## CONSIGNE
Recopiez sans rien modifier l'intégralité de l'extrait d'arrêt de la Cour de cassation qui suit.

## EXTRAIT DU TEXTE
______

La demanderesse invoque, à l'appui de son pourvoi, un moyen de cassation.
Le dossier a été communiqué au procureur général.
Sur le rapport de Mme Bouvier, conseiller, les observations de la SCP Gatineau, Aa et Rebeyrol, avocat de la société CRM08, de la SCP Boutet et Hourdeaux, avocat de la société [J], et l'avis de Mme Roques, avocat général référendaire, après débats en l'audience publique du 19 avril 2023 où étaient présents M. Sommer, président, Mme Bouvier, conseiller rapporteur, M. Huglo, conseiller doyen, M. Ab, Mmes Ac, Sommé, conseillers, Mmes Chamley-Coulet, Lanoue, M. Le Masne de Chermont, Mme Ollivier, conseillers référendaires, Mme Roques, avocat général référendaire, et Mme Jouanneau, greffier de chambre,
la chambre sociale de la Cour de cassation, composée, en application de l'
article R. 431-5 du code de l'organisation judiciaire🏛, des président et conseillers précités, après en avoir délibéré conformément à la loi, a rendu le présent arrêt.

______

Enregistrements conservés
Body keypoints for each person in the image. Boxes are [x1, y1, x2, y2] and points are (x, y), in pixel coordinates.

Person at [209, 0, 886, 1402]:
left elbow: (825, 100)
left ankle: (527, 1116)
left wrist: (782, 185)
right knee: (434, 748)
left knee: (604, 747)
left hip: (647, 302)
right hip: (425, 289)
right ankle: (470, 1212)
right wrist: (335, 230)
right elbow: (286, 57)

______

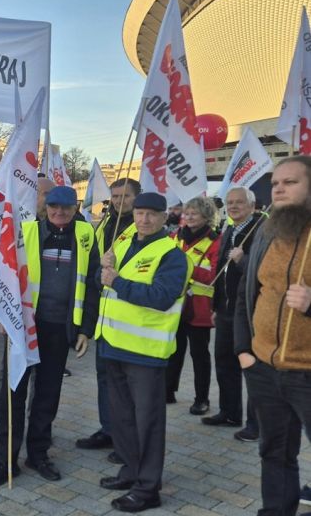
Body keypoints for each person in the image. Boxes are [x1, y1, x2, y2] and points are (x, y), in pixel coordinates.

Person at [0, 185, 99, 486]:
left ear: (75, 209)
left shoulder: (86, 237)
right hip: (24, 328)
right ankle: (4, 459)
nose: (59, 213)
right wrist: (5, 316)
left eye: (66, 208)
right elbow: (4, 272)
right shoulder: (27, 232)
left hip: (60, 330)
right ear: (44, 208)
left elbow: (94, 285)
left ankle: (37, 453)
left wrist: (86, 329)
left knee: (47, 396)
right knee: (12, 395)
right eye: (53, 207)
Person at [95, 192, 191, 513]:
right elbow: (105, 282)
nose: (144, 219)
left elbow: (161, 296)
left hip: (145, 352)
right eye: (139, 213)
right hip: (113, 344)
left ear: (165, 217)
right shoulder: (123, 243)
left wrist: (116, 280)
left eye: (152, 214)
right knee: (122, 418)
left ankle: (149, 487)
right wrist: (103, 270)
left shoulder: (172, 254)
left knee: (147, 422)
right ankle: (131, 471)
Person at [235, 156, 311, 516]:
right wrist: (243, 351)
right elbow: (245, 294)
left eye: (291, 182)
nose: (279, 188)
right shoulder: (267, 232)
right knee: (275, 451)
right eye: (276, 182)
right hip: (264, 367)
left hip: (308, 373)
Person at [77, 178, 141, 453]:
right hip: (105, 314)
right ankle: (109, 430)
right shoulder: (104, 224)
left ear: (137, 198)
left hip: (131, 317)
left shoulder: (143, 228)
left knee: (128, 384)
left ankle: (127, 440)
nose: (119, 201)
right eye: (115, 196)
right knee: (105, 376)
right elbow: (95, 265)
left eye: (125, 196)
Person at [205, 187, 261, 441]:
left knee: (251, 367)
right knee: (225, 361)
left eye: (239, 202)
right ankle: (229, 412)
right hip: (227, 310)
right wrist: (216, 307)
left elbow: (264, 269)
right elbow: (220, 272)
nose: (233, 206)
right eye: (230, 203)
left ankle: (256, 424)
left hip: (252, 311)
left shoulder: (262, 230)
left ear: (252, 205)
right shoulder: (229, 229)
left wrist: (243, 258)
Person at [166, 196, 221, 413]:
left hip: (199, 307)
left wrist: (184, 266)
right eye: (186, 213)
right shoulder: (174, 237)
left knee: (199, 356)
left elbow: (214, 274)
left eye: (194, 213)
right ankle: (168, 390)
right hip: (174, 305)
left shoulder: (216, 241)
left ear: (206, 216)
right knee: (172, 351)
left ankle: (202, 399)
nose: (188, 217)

______

## RÉSULTAT DE L'EXERCICE
La demanderesse invoque, à l'appui de son pourvoi, un moyen de cassation.
Le dossier a été communiqué au procureur général.
Sur le rapport de Mme Bouvier, conseiller, les observations de la SCP Gatineau, Aa et Rebeyrol, avocat de la société CRM08, de la SCP Boutet et Hourdeaux, avocat de la société [J], et l'avis de Mme Roques, avocat général référendaire, après débats en l'audience publique du 19 avril 2023 où étaient présents M. Sommer, président, Mme Bouvier, conseiller rapporteur, M. Huglo, conseiller doyen, M. Ab, Mmes Ac, Sommé, conseillers, Mmes Chamley-Coulet, Lanoue, M. Le Masne de Chermont, Mme Ollivier, conseillers référendaires, Mme Roques, avocat général référendaire, et Mme Jouanneau, greffier de chambre,
la chambre sociale de la Cour de cassation, composée, en application de l'
article R. 431-5 du code de l'organisation judiciaire🏛, des président et conseillers précités, après en avoir délibéré conformément à la loi, a rendu le présent arrêt.